## REQUEST 1
Reproduce word for word the part of the court excerpt on Carr's filings between "Carr is proceeding" and "be based. Id.", inclusive.
## REQUEST 2
In the court excerpt on Carr's filings, how late was Carr's reply in support of her Motion filed?
## REQUEST 3
List every shortcoming that, according to the quotation from Hall in the court excerpt on Carr's filings, should not keep the Court from reading the pleadings to state a valid claim.

## SOURCE EXCERPT
(begin)
Carr is proceeding pro se and entitled to liberal construction of her pleadings. Haines v. Kerner, 404 U.S. 519, 520-21 (1972); Hall v. Bellmon, 935 F.2d 1106, 1110 (10th Cir. 1991). In other words, if the Court can "reasonably read the pleadings to state a valid claim on which [Carr] could prevail, it should do so despite [Carr's] failure to cite proper legal authority, [her] confusion of various legal theories, [her] poor syntax and sentence construction, or [her] unfamiliarity with pleading requirements." Hall, 935 F.2d at 1110. However, the requirement that the Court read Carr's pleadings broadly does not relieve Carr of the burden of alleging sufficient facts on which a recognized legal claim could be based. Id.

III. ANALYSIS

A. Motion for Leave to File a Late Response (ECF No. 470)

Carr's reply in support of her Motion was filed nine weeks late and accompanied by a motion to file out of time. (ECF Nos. 451 & 470.) In support of her Motion for Leave to file out of time, Carr contends that she was, until recently, unaware that she could file a reply, and did not know whether there was a deadline for a reply. She adds that she lacks counsel to advise her on procedures or deadlines. (ECF No. 470 at 1.) In response, the Government argues that, even liberally construing pro se pleadings, Carr fails to establish good cause for her nine-week delay in filing a reply.
(end)
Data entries
(begin)
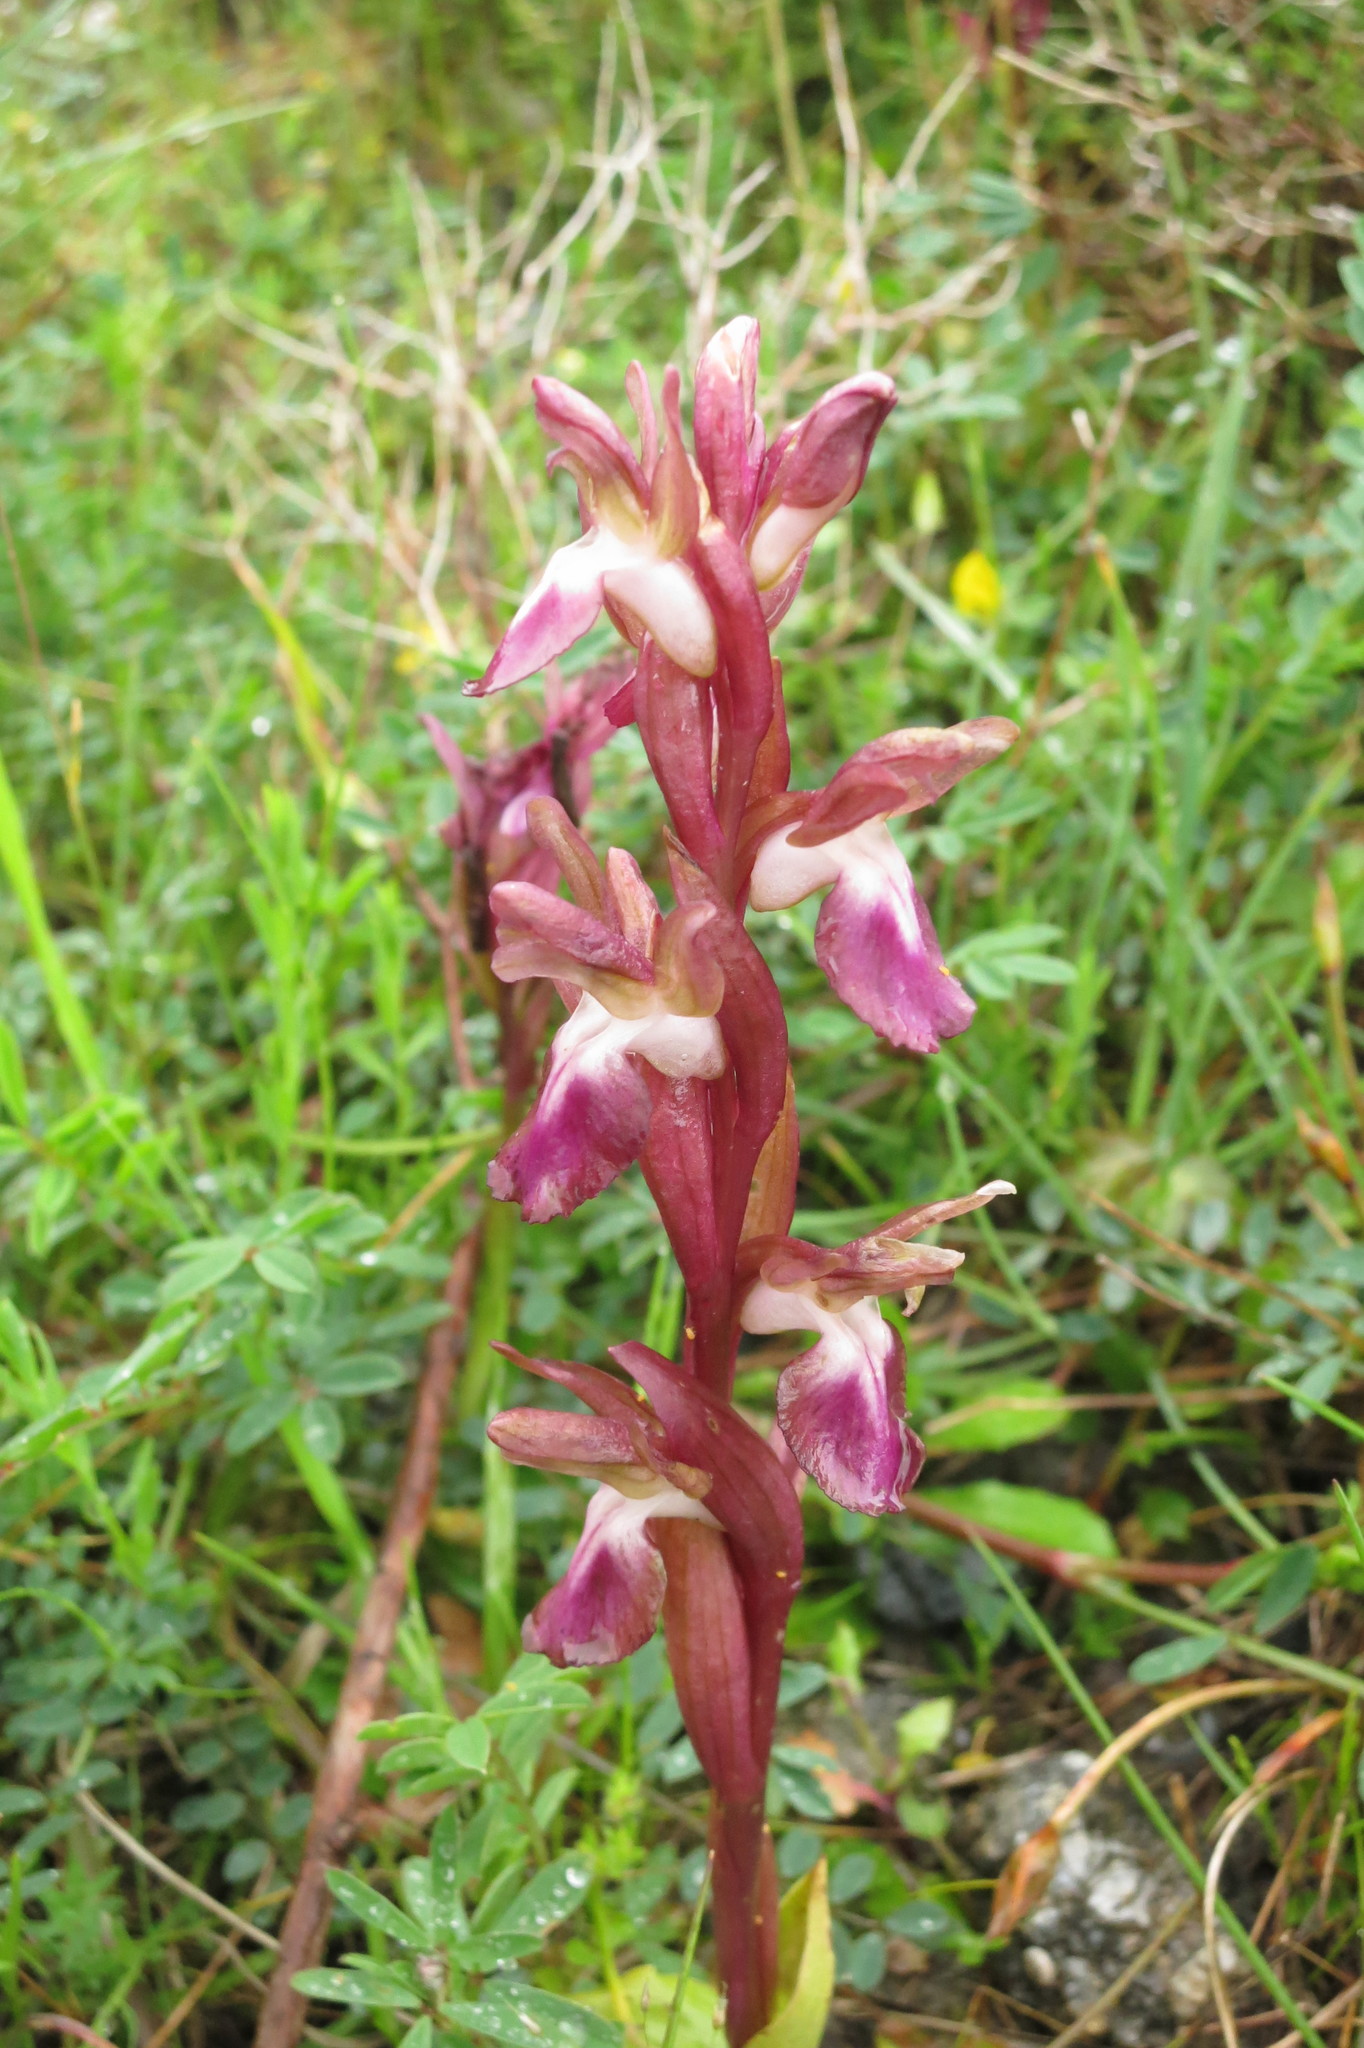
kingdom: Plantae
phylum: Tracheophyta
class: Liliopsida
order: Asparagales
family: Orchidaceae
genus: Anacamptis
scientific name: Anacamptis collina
(end)
(begin)
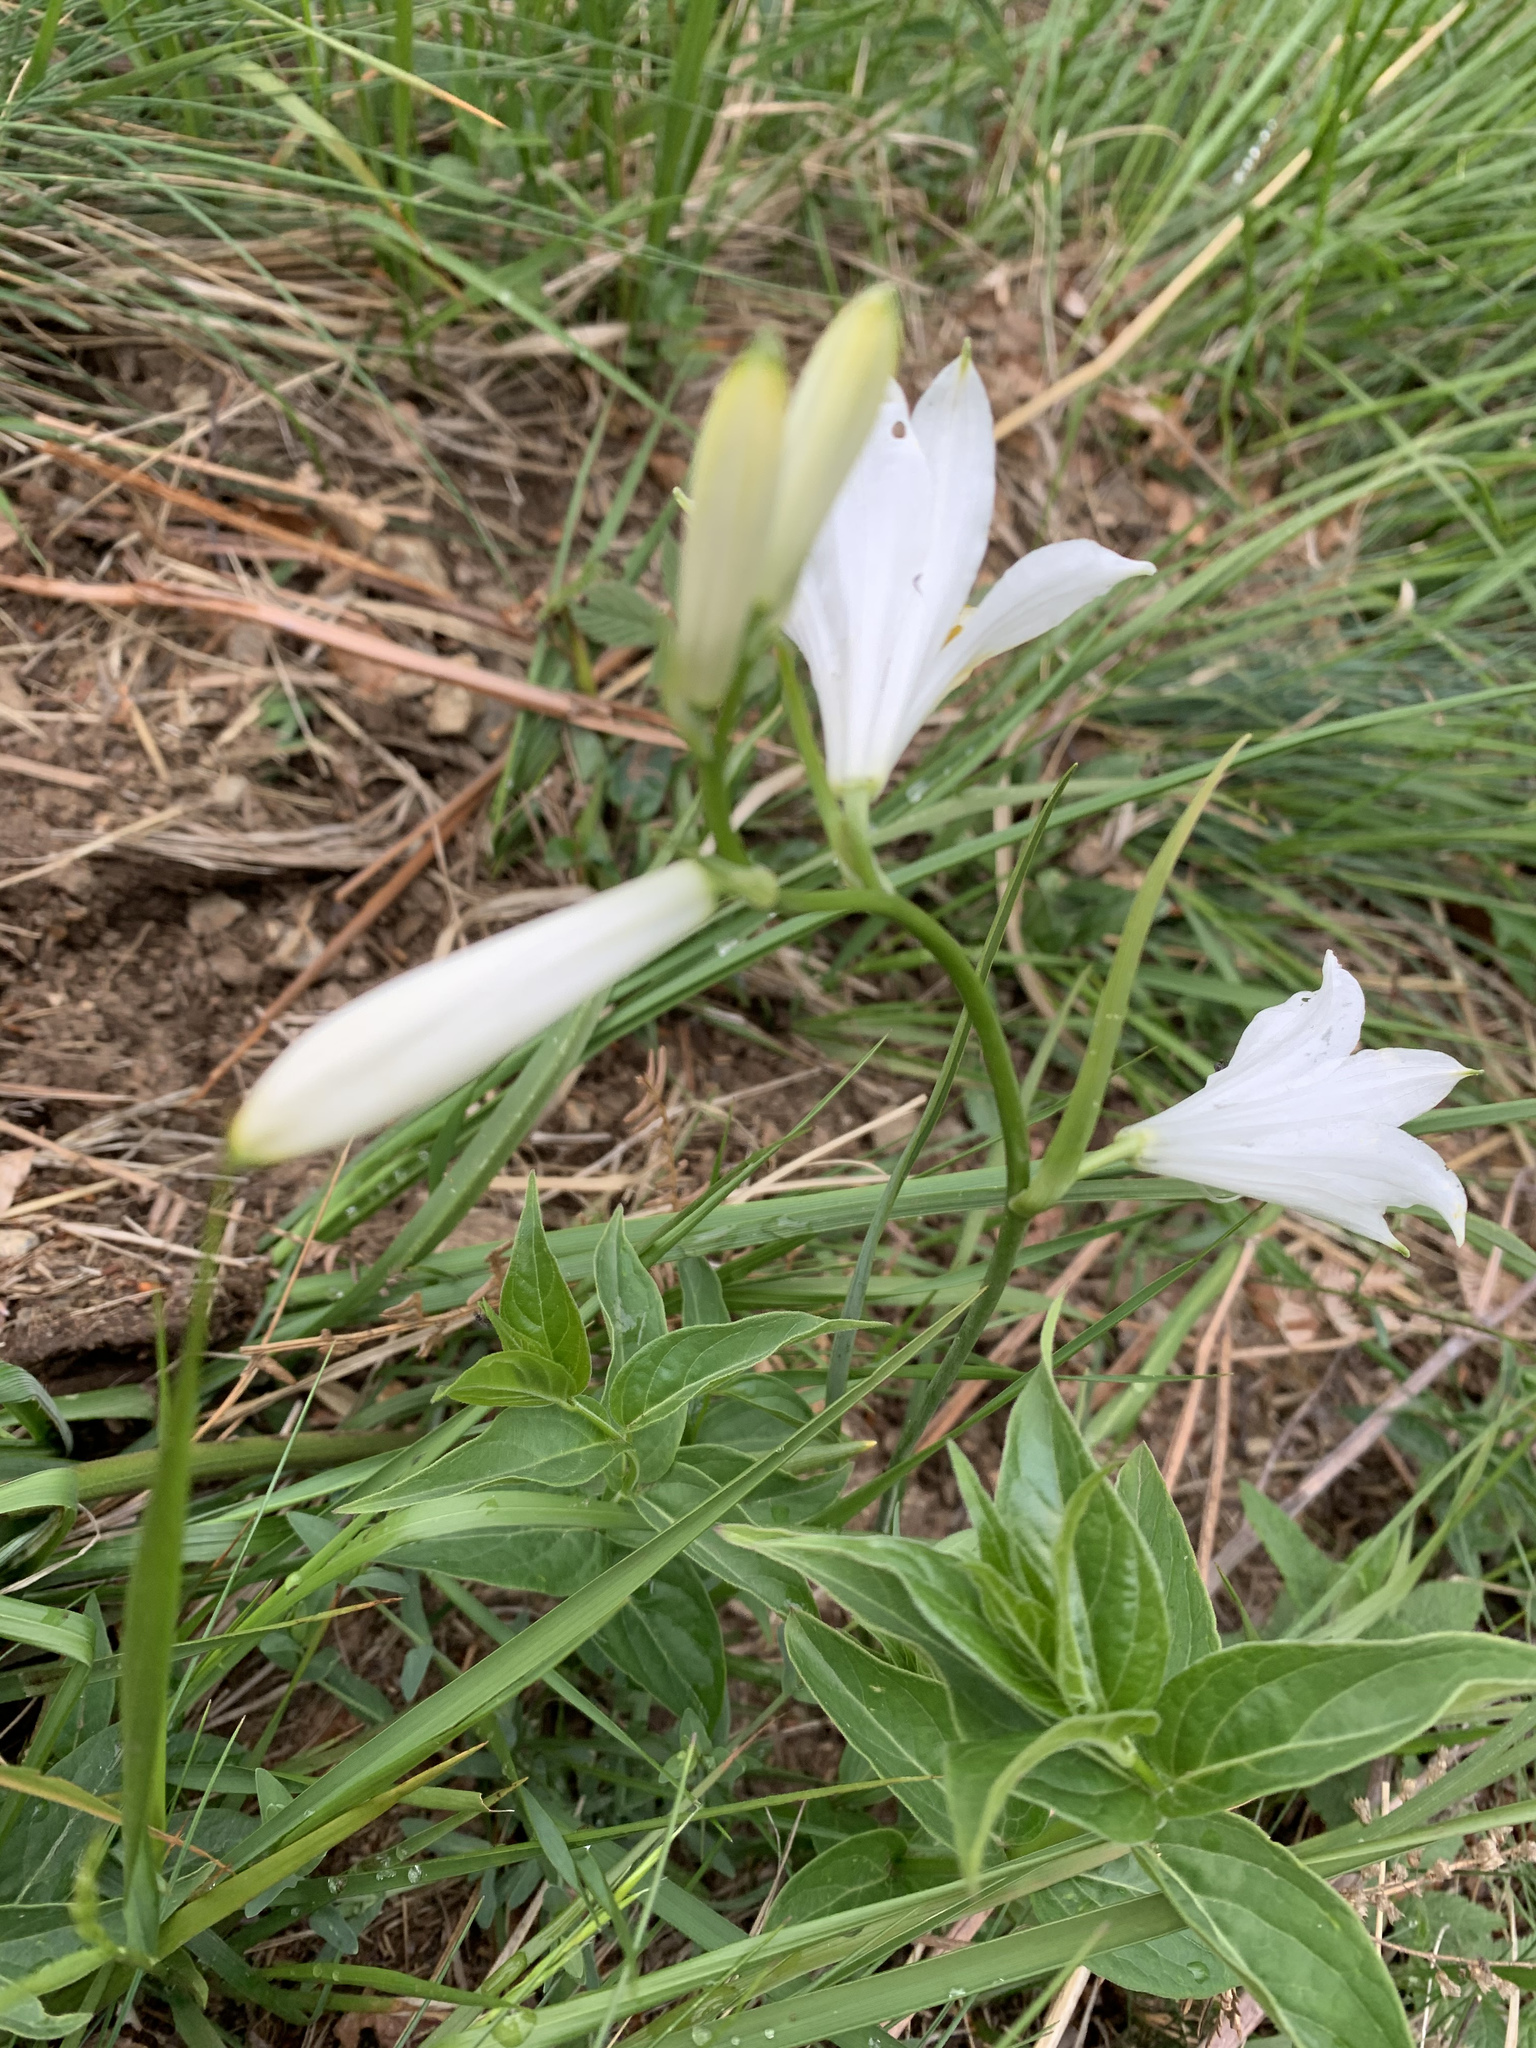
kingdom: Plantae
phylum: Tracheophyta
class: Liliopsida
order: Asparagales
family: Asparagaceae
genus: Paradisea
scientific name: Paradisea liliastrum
(end)
## EXERCISE OUTPUT 1
Carr is proceeding pro se and entitled to liberal construction of her pleadings. Haines v. Kerner, 404 U.S. 519, 520-21 (1972); Hall v. Bellmon, 935 F.2d 1106, 1110 (10th Cir. 1991). In other words, if the Court can "reasonably read the pleadings to state a valid claim on which [Carr] could prevail, it should do so despite [Carr's] failure to cite proper legal authority, [her] confusion of various legal theories, [her] poor syntax and sentence construction, or [her] unfamiliarity with pleading requirements." Hall, 935 F.2d at 1110. However, the requirement that the Court read Carr's pleadings broadly does not relieve Carr of the burden of alleging sufficient facts on which a recognized legal claim could be based. Id.

## EXERCISE OUTPUT 2
Nine weeks late.

## EXERCISE OUTPUT 3
- Failure to cite proper legal authority
- Confusion of various legal theories
- Poor syntax and sentence construction
- Unfamiliarity with pleading requirements